Prompt: “Search for patents about a method for detecting counterfeit pharmaceuticals using Raman spectroscopy of the pill coating. Show me the top 5 most relevant results.”
Claude calls semantic_patent_search with your description and returns the top matches with titles, publication numbers, and relevance scores. From there:
Follow-up: “Get the full claims of the first result.”
Claude calls get_patent to retrieve the claims section, then summarizes what the patent covers.
Deep-dive on a specific patent
You found a relevant patent and want to understand it better.
Prompt: “Get the full details of patent US10,000,001B2 and explain what claim 1 covers in plain language.”
Claude calls get_patent to retrieve the patent content, then summarizes the key claims for you.
Patentability assessment
You are ready for a full analysis before filing.
Prompt: “Generate a patentability report for this invention: a method for reducing thermal runaway in lithium-ion battery packs by embedding microencapsulated phase-change material in the separator layer between cells, where the phase-change material absorbs excess heat during charging cycles and releases it during idle periods.”
Claude calls generate_novelty_report, polls get_report_status until the job is complete, then retrieves the finished report with get_report_summary. The report includes a novelty verdict, key prior art threats, and per-patent comparisons.

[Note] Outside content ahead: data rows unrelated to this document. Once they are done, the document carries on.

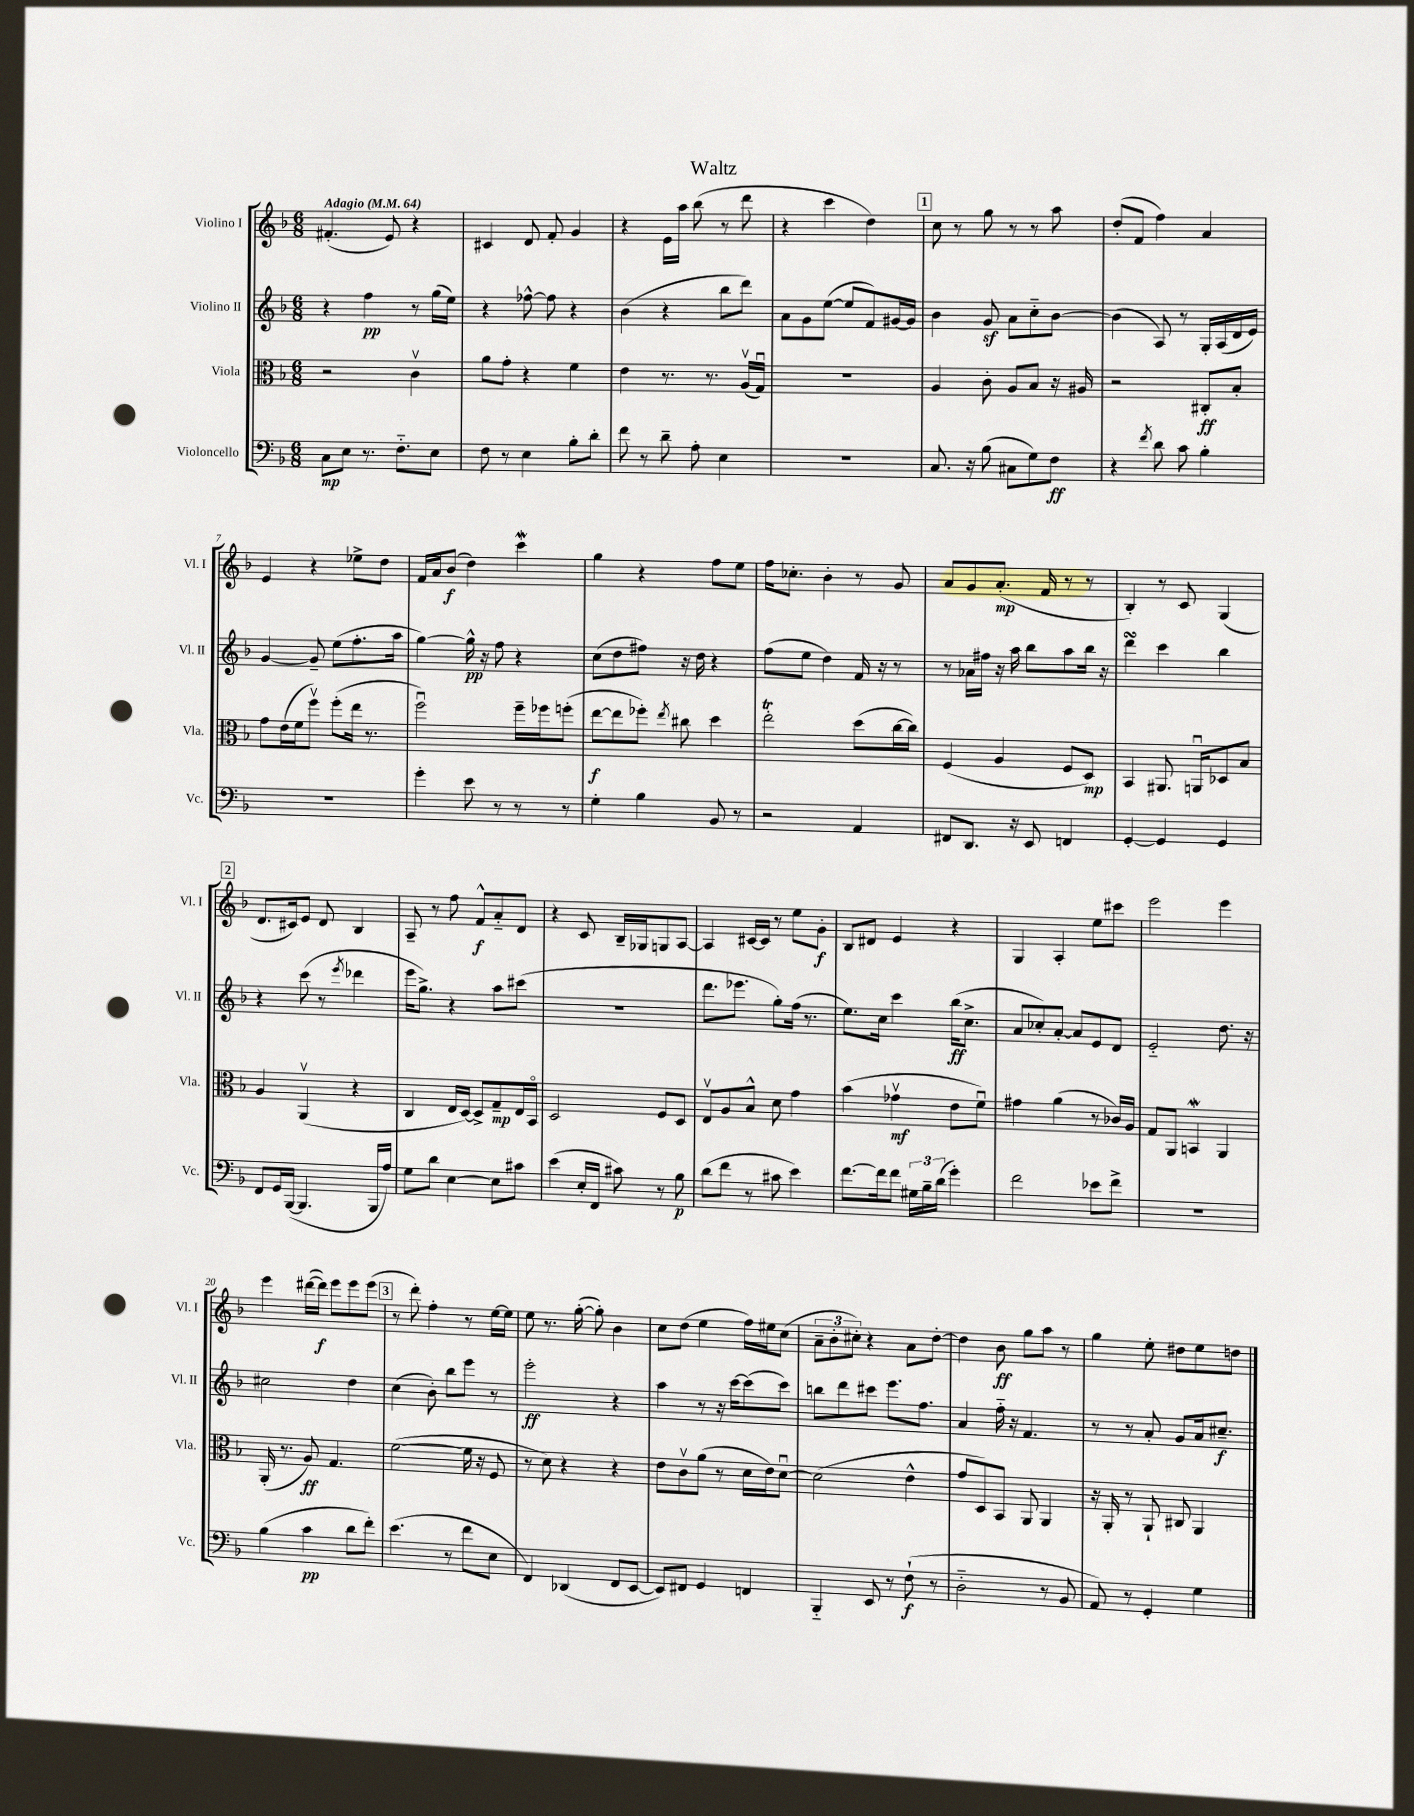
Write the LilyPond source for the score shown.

\header { title = "Waltz" }
<<
\new StaffGroup <<
\new Staff = "s0" \with { instrumentName = "Violino I" shortInstrumentName = "Vl. I" } {
    \clef treble \key f \major \numericTimeSignature \time 6/8 \tempo "Adagio" 4 = 64
    fis'4.-.( e'8) r4 |
    cis'4 d'8 f'8-. g'4 |
    r4 e'16 a''16 bes''8( r8 d'''8 |
    r4 c'''4 d''4) |
    \mark \markup { \box "1" } c''8 r8 g''8 r8 r8 a''8 |
    d''8-.( f'8 f''4) a'4 |
    e'4 r4 ees''8-> d''8 |
    f'16 a'16 bes'8\f( d''4) c'''4\mordent |
    g''4 r4 f''8 e''8 |
    f''16 ces''8.-. bes'4-. r8 g'8 |
    a'8 g'8 a'8.-.\mp( f'16 r8 r8 |
    bes4-.) r8 c'8 g4( |
    \mark \markup { \box "2" } d'8. cis'16) e'8 d'8 bes4 |
    a8-- r8 f''8 f'8-^\f a'8-_ d'8 |
    r4 c'8 bes16-- ges16 g8 a8~ |
    a4 cis'16~ cis'16 r8 e''8 g'8-.\f |
    bes8 dis'8 e'4 r4 |
    g4 a4-. e''8 cis'''8 |
    e'''2 e'''4 |
    e'''4 dis'''16~( dis'''16\f) e'''8 e'''8 e'''8( |
    \mark \markup { \box "3" } r8 d'''8-.) f''4-. r8 e''16~ e''16 |
    e''8 r8. g''16~-.( g''8-.) bes'4 |
    c''8 d''8( e''4 f''16) eis''16 c''8( |
    \tuplet 3/2 { a'8-- bes'8-. cis''8-.) } r4 a'8 d''8~-. |
    d''4 bes'8\ff g''8 a''8 r8 |
    g''4 e''8-. dis''8 e''8 d''8 \bar "|." |
}
\new Staff = "s1" \with { instrumentName = "Violino II" shortInstrumentName = "Vl. II" } {
    \clef treble \key f \major \numericTimeSignature \time 6/8
    r4 f''4\pp r8 g''16( e''16) |
    r4 fes''8~-^ fes''8 r4 |
    bes'4( r4 bes''8 d'''8) |
    a'8 g'8 e''8~( e''8 f'8) gis'16~ gis'16 |
    \mark \markup { \box "1" } bes'4 g'8\sf a'8 c''8-_ bes'8~ |
    bes'4( a8) r8 g16-. a16( d'16 e'16) |
    g'4~ g'8-- e''8( f''8.-. a''16 |
    g''4~) g''16-^\pp r16 f''8 r4 |
    c''8( d''8 fis''8) r16 d''16 r4 |
    f''8( e''8 d''4) f'16 r16 r8 |
    r8 aes'16 fis''16 r16 a''16 bes''8 a''8 bes''16 r16 |
    d'''4\turn c'''4 bes''4 |
    \mark \markup { \box "2" } r4 c'''8( r8 \acciaccatura { e'''8 } des'''4 |
    e'''16 g''8.->) r4 a''8 cis'''8( |
    R2. |
    d'''8. ees'''8. g''8-.) f''16( r8. |
    e''8.) c''16 c'''4 bes''16\ff( c''8.-> |
    a'8 ces''8-.) a'8~-. a'8 e'8 d'8 |
    e'2-_ d''8. r16 |
    cis''2 d''4 |
    \mark \markup { \box "3" } c''4( bes'8-.) bes''8 e'''8 r8 |
    e'''2-.\ff r4 |
    a''4 r8 r16 c'''16~ c'''8( c'''8) |
    b''8 d'''8 cis'''8 e'''8. f''8. |
    a'4 f''16-_ r16 f'4. |
    r8 r8 a'8-. g'8 a'16 cis''8.--\f \bar "|." |
}
\new Staff = "s2" \with { instrumentName = "Viola" shortInstrumentName = "Vla." } {
    \clef alto \key f \major \numericTimeSignature \time 6/8
    r2 c'4\upbow |
    a'8 g'8-. r4 f'4 |
    e'4 r8. r8. a16\upbow( g16\downbow) |
    R2. |
    \mark \markup { \box "1" } a4 c'8-. a8 bes8 r16 ais16 |
    r2 cis8-.\ff bes8-. |
    g'8 e'16( f'16 f''8\upbow) f''8-.( e''16 r8. |
    f''2\downbow) f''16-- fes''16 f''8-.( |
    e''8~\f e''8 fes''8-.) \acciaccatura { e''8 } cis''8 d''4 |
    e''2-.\trill d''8( c''16~ c''16) |
    f4( a4 f8 d8\mp) |
    bes,4 ais,8. a,16\downbow des8 bes8 |
    \mark \markup { \box "2" } a4 a,4\upbow( r4 |
    c4 e16 d16~) d8-> g8--\mp e16 bes,16\flageolet |
    d2 f8 d8 |
    e8\upbow a8 bes8-^ d'8 g'4 |
    bes'4( ges'4\upbow\mf e'8 f'8\downbow) |
    gis'4 a'4( r8 ces'16) a16 |
    g8 a,8 b,4\mordent a,4 |
    a,16-.( r8. a8\ff) g4. |
    \mark \markup { \box "3" } f'2~( f'16 r16 f8 |
    r8 d'8) r4 r4 |
    e'8 c'8\upbow a'8( r8 d'16 e'16) d'8~\downbow |
    d'2( e'4-^ |
    g'8 d8) bes,8 a,8 a,4 |
    r16 a,16-. r8 a,8-! cis8 a,4 \bar "|." |
}
\new Staff = "s3" \with { instrumentName = "Violoncello" shortInstrumentName = "Vc." } {
    \clef bass \key f \major \numericTimeSignature \time 6/8
    c8\mp e8 r8. f8.-_ e8 |
    f8 r8 e4 bes8-. d'8-. |
    f'8 r8 d'8-- a8-. e4 |
    R2. |
    \mark \markup { \box "1" } c8. r16 bes8( cis8 g8) f8\ff |
    r4 \acciaccatura { f'8 } d'8 c'8 bes4-. |
    R2. |
    g'4-. e'8 r8 r8 r8 |
    g4-. bes4 bes,8 r8 |
    r2 a,4 |
    fis,8 d,8. r16 e,8 f,4 |
    g,4~-. g,4 g,4 |
    \mark \markup { \box "2" } f,8 g,16 bes,,16~( bes,,4. bes,,16 a16) |
    g8 d'8 e4~ e8 cis'8 |
    e'4( e16-. f,16 cis'8) r8 bes8\p |
    d'8( f'8 r8 cis'8 e'4) |
    f'8.~ f'16 f'8 \tuplet 3/2 { gis16 bes16-- d'16( } g'4-.) |
    f'2 ees'8 f'8-> |
    R2. |
    bes4( c'4\pp d'8 f'8-.) |
    \mark \markup { \box "3" } e'4.( r8 f'8 e8 |
    f,4) des,4( f,8 e,8~ |
    e,8) fis,8 g,4 f,4 |
    bes,,4-_ e,8 r8 f8-!\f( r8 |
    d2-_ r8 bes,8 |
    a,8) r8 g,4-. g4 \bar "|." |
}
>>
>>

Tips for Effective Prompting
Be specific with technical descriptions. “Battery cooling system” returns broad results. “Phase-change material cooling integrated into lithium-ion cell separators” returns precise matches. The more technical detail you provide, the better the semantic search performs.
Ask Claude to explain claims in plain language. After retrieving a patent, ask: “Explain claim 1 of this patent in simple terms” or “What does this patent actually protect?” Claude reads the full text and provides a plain-language summary.

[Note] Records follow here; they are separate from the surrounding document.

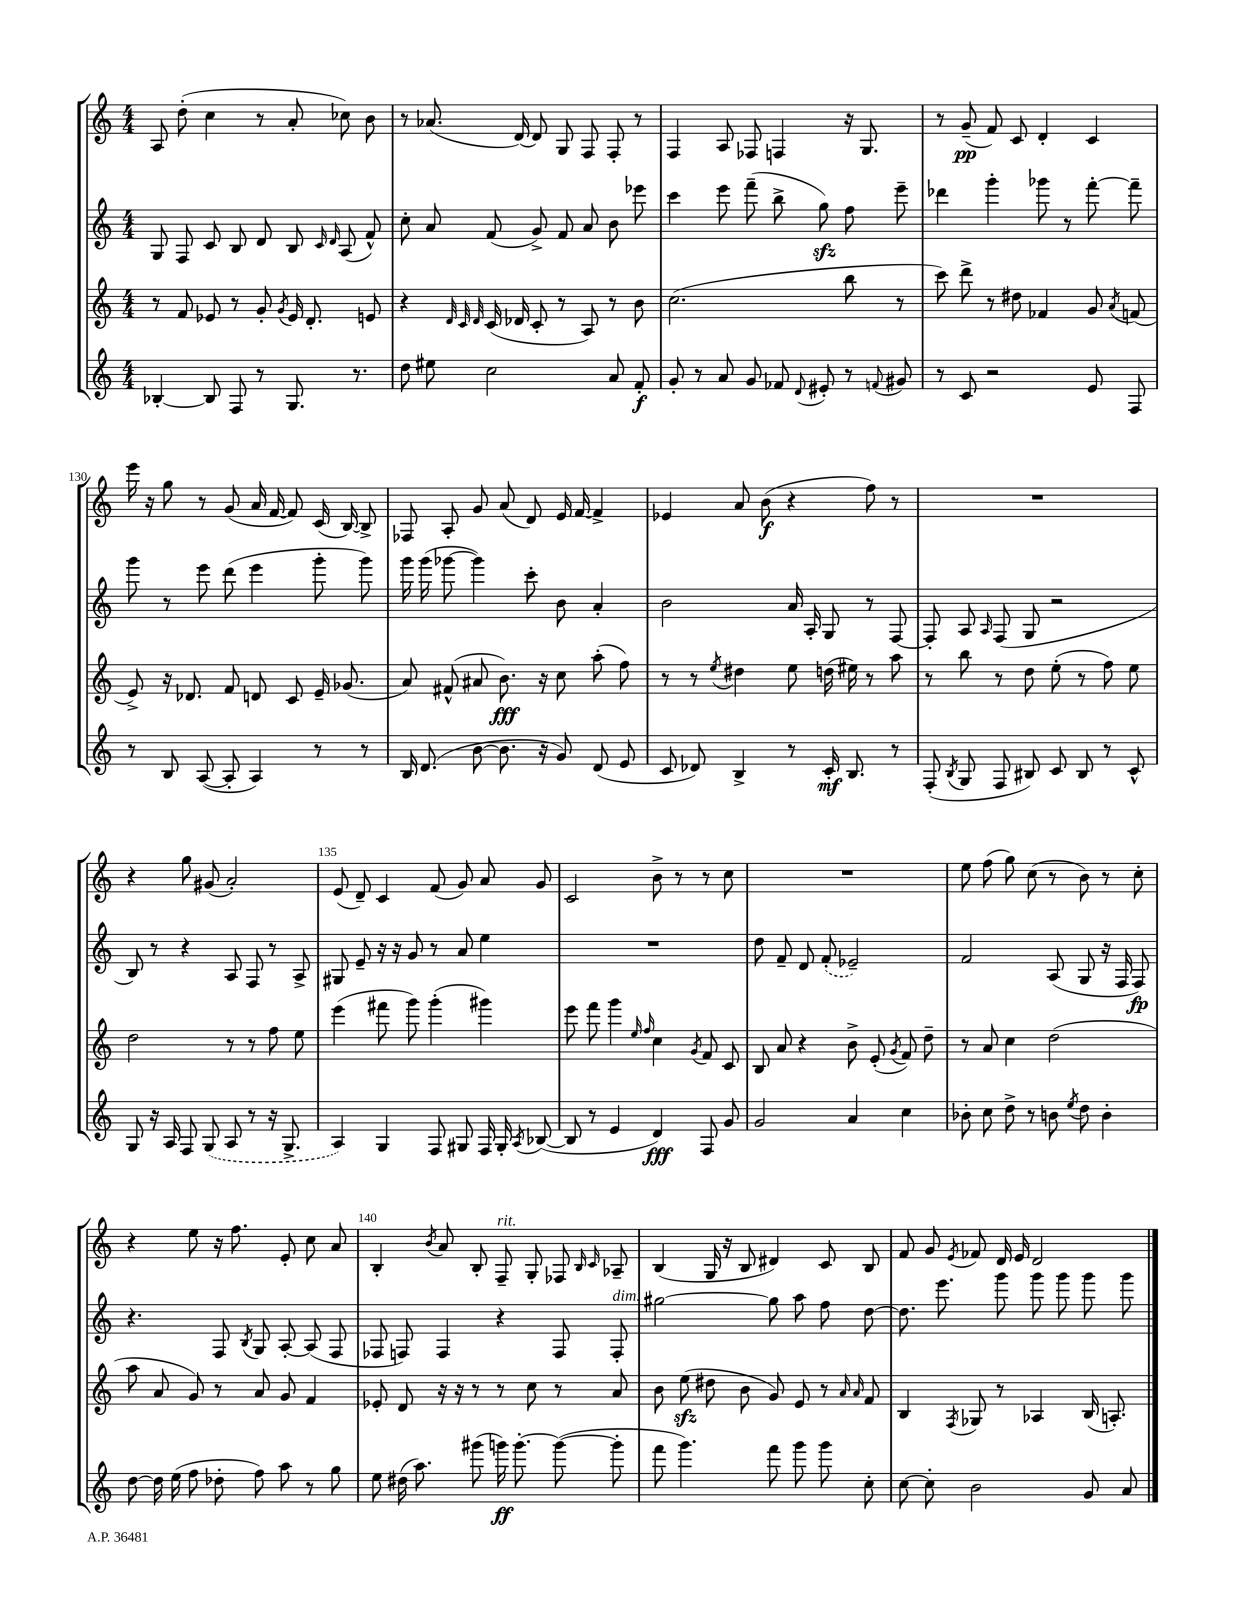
<<
\new StaffGroup <<
\new Staff = "s0" {
    \clef treble \key c \major \numericTimeSignature \time 4/4
    \autoBeamOff a8 d''8-.( c''4 r8 a'8-. ces''8) b'8 |
    r8 aes'8.( d'16~) d'8 g8 f8 f8-. r8 |
    f4 a8 fes8 f4 r16 g8. |
    r8 g'8--\pp( f'8) c'8 d'4-. c'4 |
    e'''16 r16 g''8 r8 g'8( a'16 f'16~ f'8) c'16( b16~) b8-> |
    fes8 a8-. g'8 a'8( d'8) e'16 f'16~ f'4-> |
    ees'4 a'8 b'8\f( r4 f''8) r8 |
    R1 |
    r4 g''8 gis'8( a'2-.) |
    e'8( d'8--) c'4 f'8( g'8) a'8 g'8 |
    c'2 b'8-> r8 r8 c''8 |
    R1 |
    e''8 f''8( g''8) c''8( r8 b'8) r8 c''8-. |
    r4 e''8 r16 f''8. e'8-. c''8 a'8 |
    b4-. \acciaccatura { b'8 } a'8 b8-. f8--^\markup { \italic "rit." } g8-. fes8 \grace { b16 c'16 } aes8-- |
    b4( g16 r16 b8 dis'4) c'8 b8 |
    f'8 g'8 \acciaccatura { e'8 } fes'8 d'16 e'16 d'2 \bar "|." |
}
\new Staff = "s1" {
    \clef treble \key c \major \numericTimeSignature \time 4/4
    \autoBeamOff g8 f8 c'8 b8 d'8 b8 \grace { c'16 d'16 } a8( f'8-^) |
    c''8-. a'8 f'8( g'8->) f'8 a'8 b'8 ees'''8 |
    c'''4 e'''8 f'''8--( b''8-> g''8\sfz) f''8 e'''8-- |
    des'''4 g'''4-. ges'''8 r8 f'''8~-. f'''8-- |
    g'''8 r8 e'''8 d'''8( e'''4 g'''8-. g'''8) |
    g'''16 g'''16( ges'''8~ ges'''4) c'''8-. b'8 a'4-. |
    b'2 a'16 a16-. g8 r8 f8~ |
    f8-. a8 \grace { a16 } f8( g8 r2 |
    b8) r8 r4 a8 f8 r8 a8-> |
    gis8 e'8-- r16 r16 g'8 r8 a'8 e''4 |
    R1 |
    d''8 f'8-- d'8 \once \slurDashed f'8-.( ees'2--) |
    f'2 a8( g8 r16 f16 f8\fp) |
    r4. f8 \acciaccatura { b8 } g8 a8~-. a8( f8 |
    fes8 f8) f4 r4 f8 f8-.^\markup { \italic "dim." } |
    gis''2~ gis''8 a''8 f''8 d''8~ |
    d''8. e'''8. g'''8 g'''8 g'''8 g'''8 g'''8 \bar "|." |
}
\new Staff = "s2" {
    \clef treble \key c \major \numericTimeSignature \time 4/4
    \autoBeamOff r8 f'8 ees'8 r8 g'8-. \acciaccatura { g'8 } ees'16 d'8.-. e'8 |
    r4 \grace { d'32 c'32 d'32 } c'16( des'16 c'8-. r8 a8) r8 b'8 |
    c''2.( b''8 r8 |
    c'''8) d'''8-> r8 dis''8 fes'4 g'8 \acciaccatura { a'8 } f'8( |
    e'8->) r16 des'8. f'8 d'8 c'8 e'16-- ges'8.( |
    a'8) fis'8-^( ais'8 b'8.\fff) r16 c''8 a''8-.( f''8) |
    r8 r8 \acciaccatura { e''8 } dis''4 e''8 d''16( eis''16) r8 a''8 |
    r8 b''8 r8 d''8 e''8-.( r8 f''8) e''8 |
    d''2 r8 r8 f''8 e''8 |
    e'''4( fis'''8 g'''8) g'''4-.( gis'''4) |
    e'''8 f'''8 g'''4 \grace { e''16 f''16 } c''4 \acciaccatura { g'8 } f'8 c'8 |
    b8 a'8 r4 b'8-> e'8-.( \acciaccatura { g'8 } f'8) d''8-- |
    r8 a'8 c''4 d''2( |
    a''8 a'8 g'8) r8 a'8 g'8 f'4 |
    ees'8-. d'8 r16 r16 r8 r8 c''8 r8 a'8 |
    b'8 e''8\sfz( dis''8 b'8 g'8) e'8 r8 \grace { a'16 a'16 } f'8 |
    b4 \acciaccatura { f8 } ges8 r8 aes4 b16( a8.-.) \bar "|." |
}
\new Staff = "s3" {
    \clef treble \key c \major \numericTimeSignature \time 4/4
    \autoBeamOff bes4~-. bes8 f8 r8 g8. r8. |
    d''8 eis''8 c''2 a'8 f'8-.\f |
    g'8-. r8 a'8 g'8 fes'8 \appoggiatura { d'8 } eis'8-. r8 \appoggiatura { f'8 } gis'8 |
    r8 c'8 r2 e'8 f8 |
    r8 b8 a8~( a8-. a4) r8 r8 |
    b16 d'8.( b'8~ b'8. r16 g'8) d'8( e'8 |
    c'8 des'8) b4-> r8 c'16-.\mf b8. r8 |
    f8-.( \acciaccatura { b8 } g8 f8 bis8) c'8 bis8 r8 c'8-^ |
    g8 r16 a16 f8 \once \slurDashed g8( a8 r8 r16 g8.-> |
    a4) g4 f8 gis8 f16 gis16-. \acciaccatura { a8 } bes8~( |
    bes8 r8 e'4 d'4\fff) f8 g'8 |
    g'2 a'4 c''4 |
    bes'8-. c''8 d''8-> r8 b'8 \acciaccatura { e''8 } d''8 b'4-. |
    d''8~ d''16 e''16( f''8 des''8-. f''8) a''8 r8 g''8 |
    e''8 dis''16( a''8.) gis'''8( g'''16\ff) g'''8.~-. g'''8~( g'''8-. |
    f'''8 g'''4.) f'''8 g'''8 g'''8 c''8-. |
    c''8~ c''8-. b'2 g'8 a'8 \bar "|." |
}
>>
>>
\layout { \context { \Score currentBarNumber = #126 \override BarNumber.break-visibility = ##(#f #t #t) barNumberVisibility = #(every-nth-bar-number-visible 5) } }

Chain multiple tools. The most powerful workflows combine tools. Search → retrieve → analyze:
- “Search for patents about [your invention]”
- “Get the full text of [the most relevant result]”
- “Compare this patent’s approach to my invention: [your description]”
Include context from earlier in the conversation. Claude maintains conversation context. After searching and reviewing several patents, you can ask: “Based on the patents we’ve reviewed, what is the strongest prior art against my invention?” Claude synthesizes across all the results it has retrieved.
Advanced: Batch Workflows
Compare multiple patents
Retrieve and compare patents side by side:
“Get the details of US10000001B2 and EP3456789A1 using batch_get_patents, and compare their approaches to thermal management.”
Claude retrieves both patents and highlights the key differences in their claims and methods.
Batch-search multiple invention concepts
If you have several invention ideas to evaluate, run searches for each in a single session:
“I have three invention concepts to evaluate. Search for prior art on each:
- A drone-based system for inspecting wind turbine blades using thermal imaging
- A method for predicting bearing failure in industrial motors using vibration harmonics
- A self-healing concrete that uses embedded bacteria to fill micro-cracks”
Claude runs three separate searches and summarizes the prior art landscape for each.
Export results for team review
Ask Claude to format results for sharing:
“Summarize the top 10 results from our search in a table with columns: publication number, title, assignee, filing date, and one-sentence summary.”
Copy the table into a document or spreadsheet for team discussion.
Disclaimer: GoVeda’s MCP tools are intended to assist patent research and do not constitute legal advice. AI-generated patentability assessments and prior art analyses should be reviewed by qualified patent counsel before making filing, licensing, or litigation decisions.